## Work instructions
With the pictures removed, retype the lines from the one holding "ka paraparë edhe përfshirjen e lehonave të" through the end of the records, exactly as written.

## Data for the task

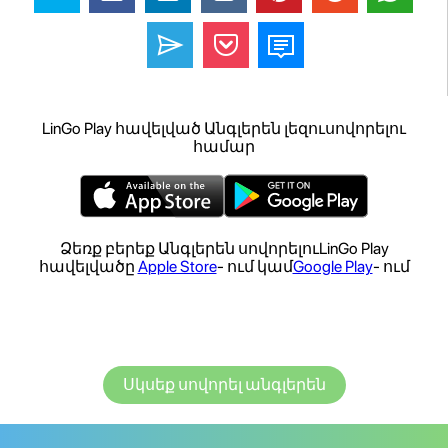
LinGo Play հավելված Անգլերեն լեզուսովորելու
համար
Ձեռք բերեք Անգլերեն սովորելուLinGo Play
հավելվածը
Apple Store
- ում կամ
Google Play
- ում
Սկսեք սովորել անգլերեն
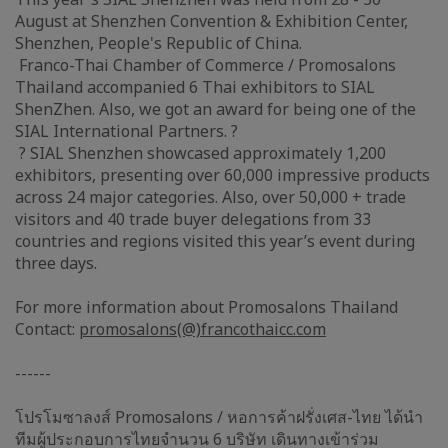
August at Shenzhen Convention & Exhibition Center,
Shenzhen, People's Republic of China.
Franco-Thai Chamber of Commerce / Promosalons
Thailand accompanied 6 Thai exhibitors to SIAL
ShenZhen. Also, we got an award for being one of the
SIAL International Partners. ?
? SIAL Shenzhen showcased approximately 1,200
exhibitors, presenting over 60,000 impressive products
across 24 major categories. Also, over 50,000 + trade
visitors and 40 trade buyer delegations from 33
countries and regions visited this year’s event during
three days.
For more information about Promosalons Thailand
Contact:
promosalons(@)francothaicc.com
------
โปรโมซาลงส์ Promosalons / หอการค้าฝรั่งเศส-ไทย ได้นำ
ทีมผู้ประกอบการไทยจำนวน 6 บริษัท เดินทางเข้าร่วม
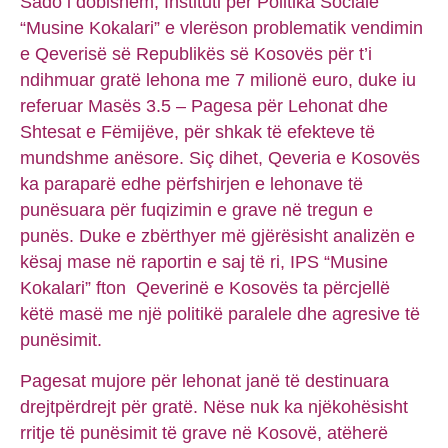
Sado i dobishëm, Instituti për Politika Sociale
“Musine Kokalari” e vlerëson problematik vendimin
e Qeverisë së Republikës së Kosovës për t’i
ndihmuar gratë lehona me 7 milionë euro, duke iu
referuar Masës 3.5 – Pagesa për Lehonat dhe
Shtesat e Fëmijëve, për shkak të efekteve të
mundshme anësore. Siç dihet, Qeveria e Kosovës
ka paraparë edhe përfshirjen e lehonave të
punësuara për fuqizimin e grave në tregun e
punës. Duke e zbërthyer më gjërësisht analizën e
kësaj mase në raportin e saj të ri, IPS “Musine
Kokalari” fton Qeverinë e Kosovës ta përcjellë
këtë masë me një politikë paralele dhe agresive të
punësimit.
Pagesat mujore për lehonat janë të destinuara
drejtpërdrejt për gratë. Nëse nuk ka njëkohësisht
rritje të punësimit të grave në Kosovë, atëherë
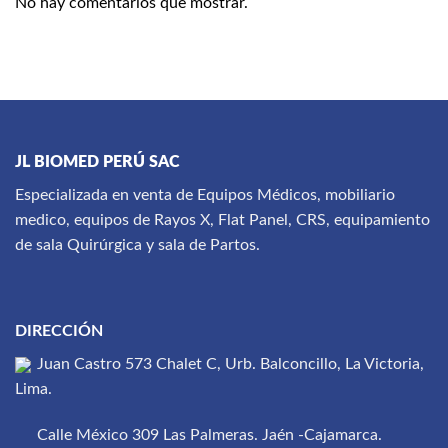
No hay comentarios que mostrar.
JL BIOMED PERÚ SAC
Especializada en venta de Equipos Médicos, mobiliario
medico, equipos de Rayos X, Flat Panel, CRS, equipamiento
de sala Quirúrgica y sala de Partos.
DIRECCIÓN
Juan Castro 573 Chalet C, Urb. Balconcillo, La Victoria,
Lima.
Calle México 309 Las Palmeras. Jaén -Cajamarca.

## Output for this task
ka paraparë edhe përfshirjen e lehonave të
punësuara për fuqizimin e grave në tregun e
punës. Duke e zbërthyer më gjërësisht analizën e
kësaj mase në raportin e saj të ri, IPS “Musine
Kokalari” fton Qeverinë e Kosovës ta përcjellë
këtë masë me një politikë paralele dhe agresive të
punësimit.
Pagesat mujore për lehonat janë të destinuara
drejtpërdrejt për gratë. Nëse nuk ka njëkohësisht
rritje të punësimit të grave në Kosovë, atëherë
No hay comentarios que mostrar.
JL BIOMED PERÚ SAC
Especializada en venta de Equipos Médicos, mobiliario
medico, equipos de Rayos X, Flat Panel, CRS, equipamiento
de sala Quirúrgica y sala de Partos.
DIRECCIÓN
Juan Castro 573 Chalet C, Urb. Balconcillo, La Victoria,
Lima.
Calle México 309 Las Palmeras. Jaén -Cajamarca.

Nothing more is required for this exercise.